En el caso puntual de Argentina, donde la mayor parte del déficit fiscal se está financiando con deuda en dólares, este aumento es de vital importancia, aunque lo más importante es lograr que el rojo del fisco vaya desapareciendo, para así evitar la necesidad de financiarse continuamente.

La tasa de los bonos de EE.UU. se encuentran en su valor más alto de los últimos tres años, lo cual es consistente con la recuperación económica del país del norte y el cambio de política que tomó la FED, donde ahora aplicará medidas menos expansivas que las utilizó tras la crisis sub-prime.

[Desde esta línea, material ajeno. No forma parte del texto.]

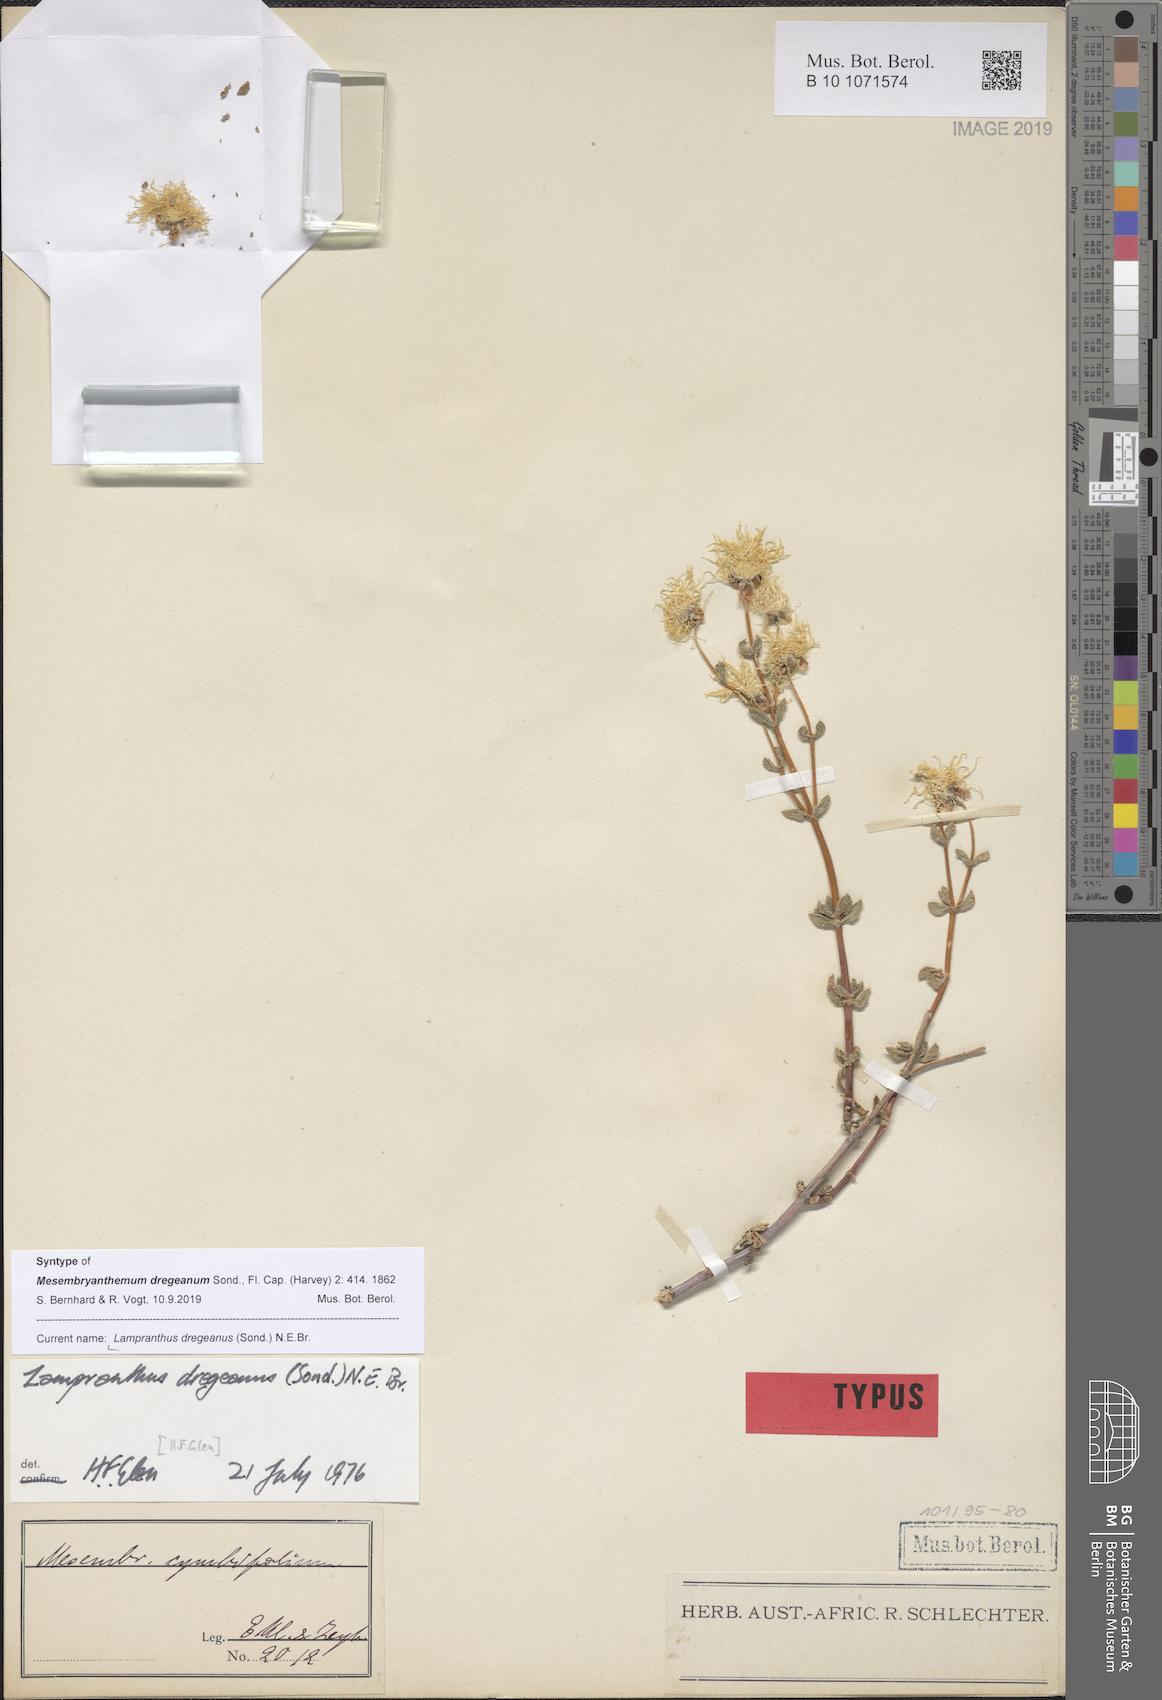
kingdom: Plantae
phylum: Tracheophyta
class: Magnoliopsida
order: Caryophyllales
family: Aizoaceae
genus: Lampranthus
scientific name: Lampranthus dregeanus
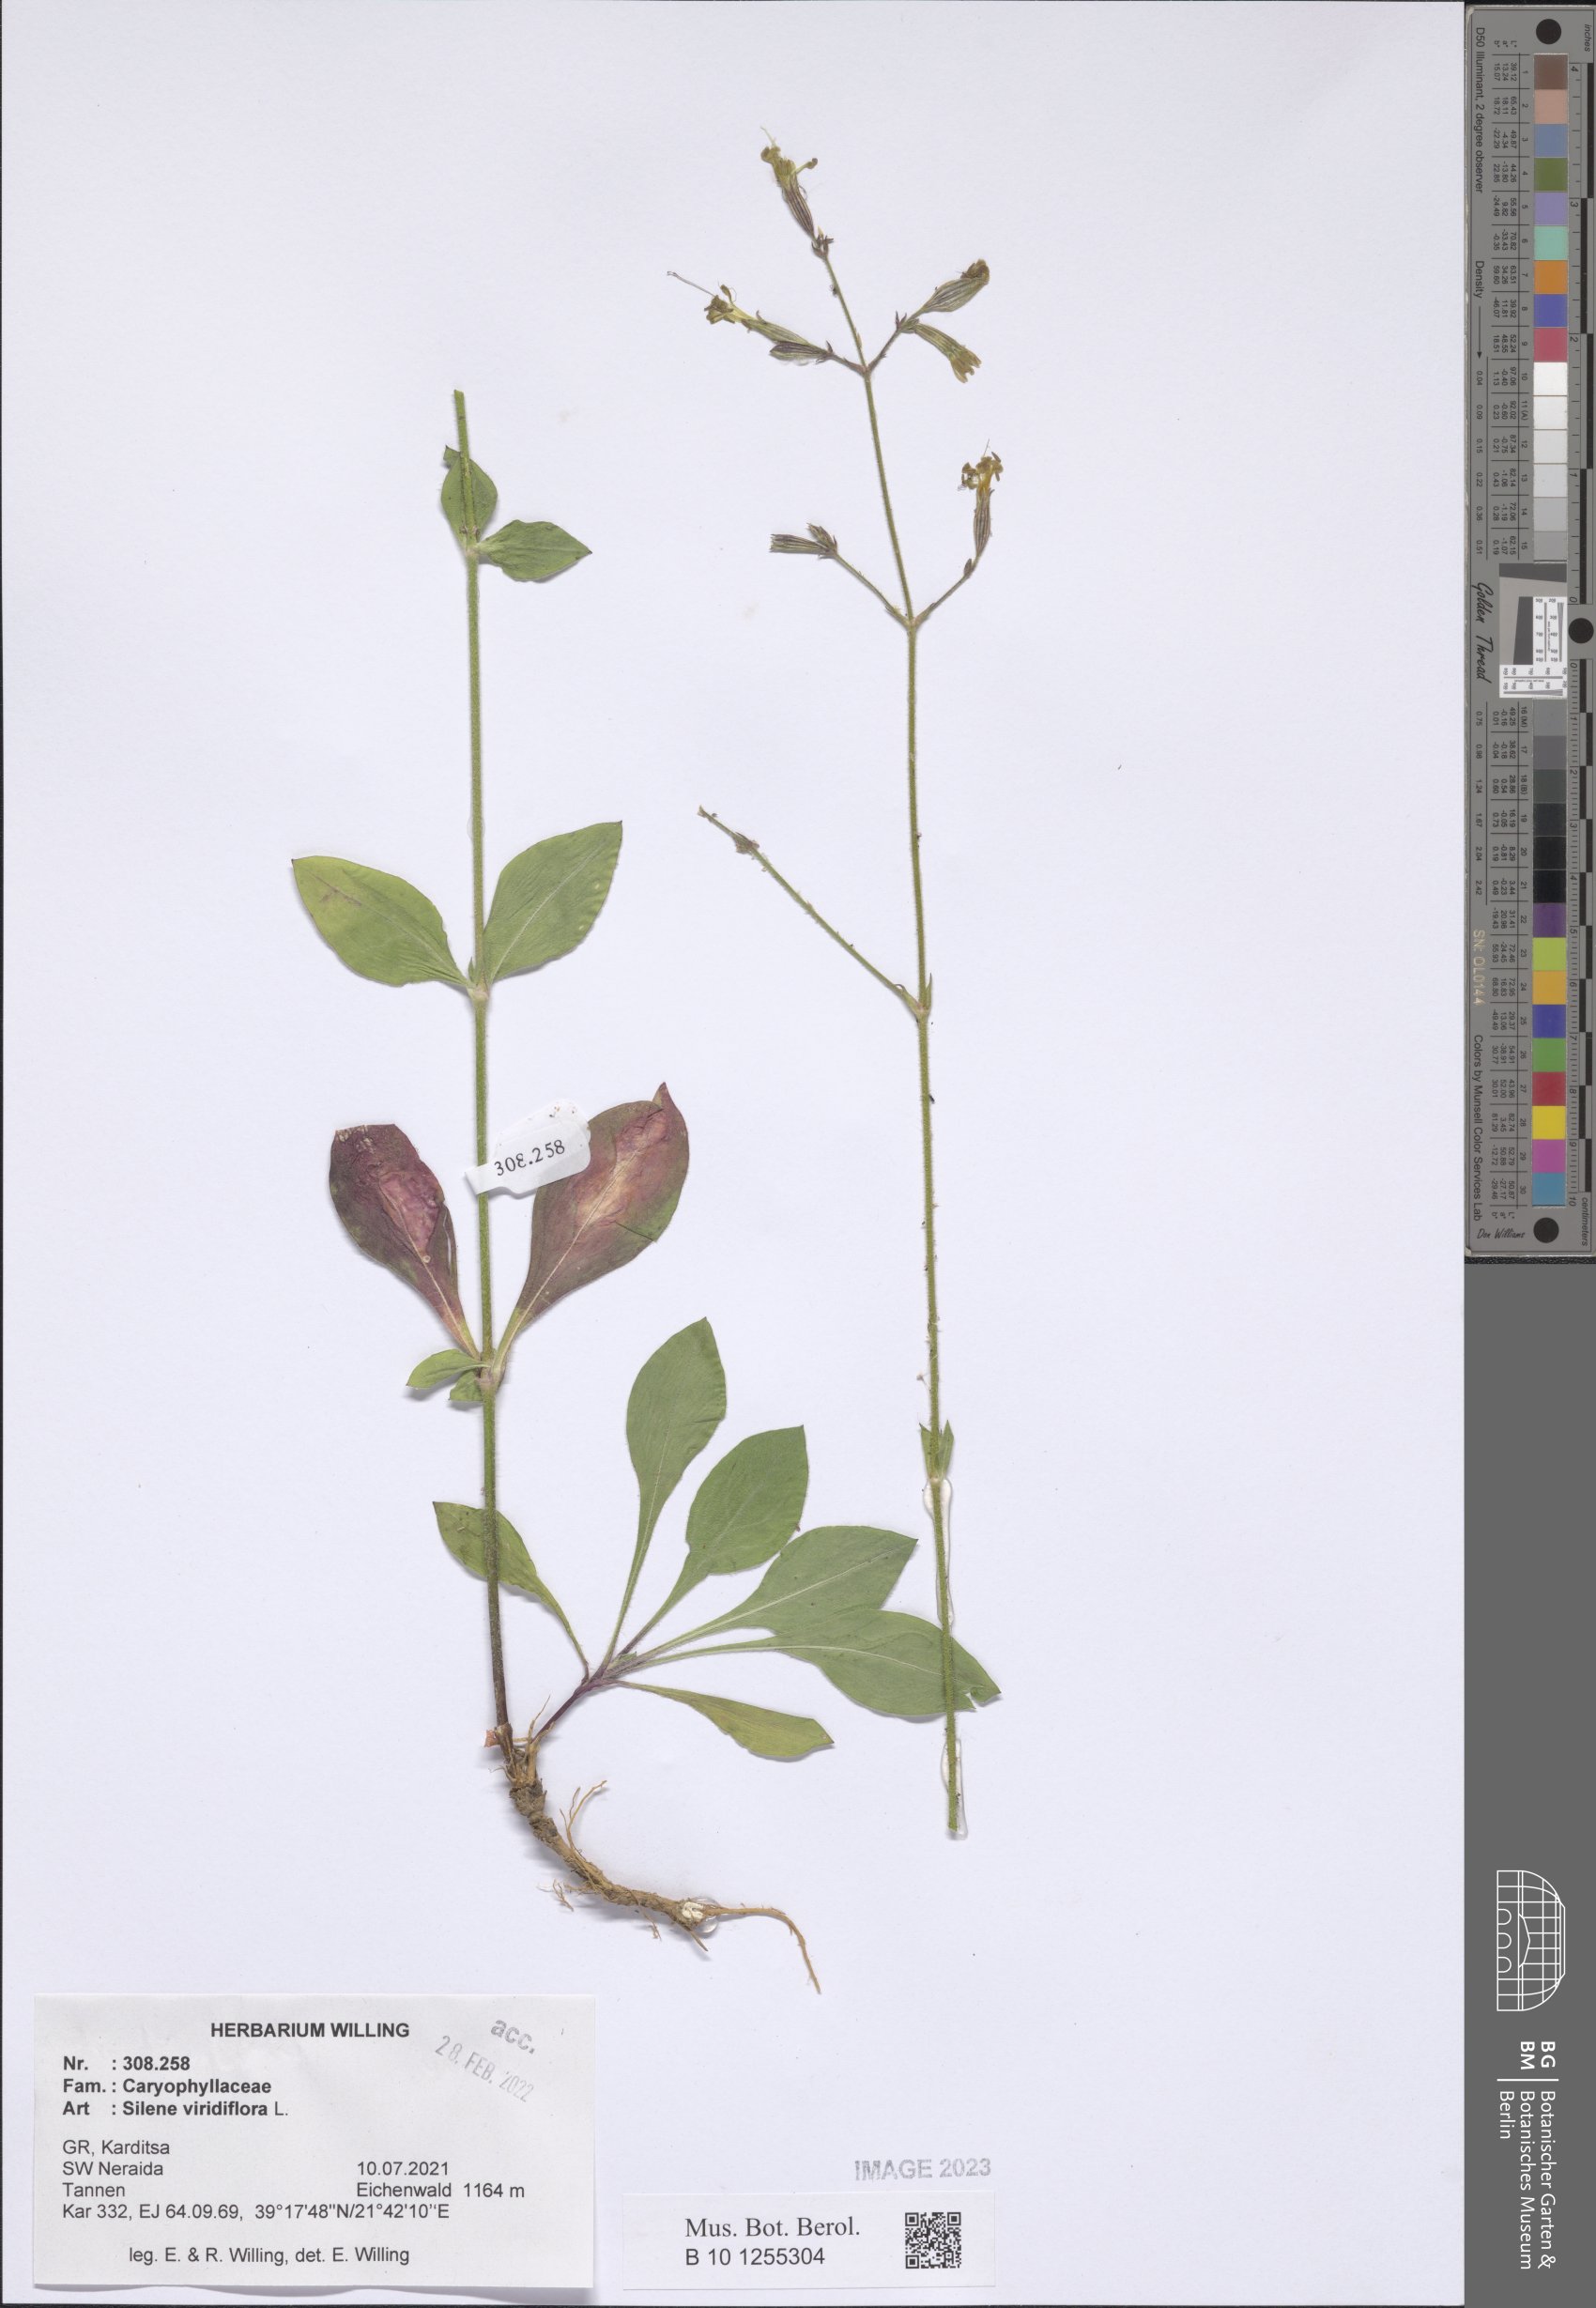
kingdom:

Las acciones locales pueden verse afectadas por la suba de tasas, aunque de todos modos la proyección para este año es que el sector de renta variable va a continuar creciendo, y más si consideramos la mejora en la nota crediticia que tendrá Argentina en los primeros seis meses del año por parte de las calificadoras de riesgo.

Es decir que cuando veamos que el Merval sufre una corrección, no hay que pensar solamente si esta es consecuencia de un aumento en las tasas de los bonos norteamericanos sino también que es una consecuencia de la toma de ganancia.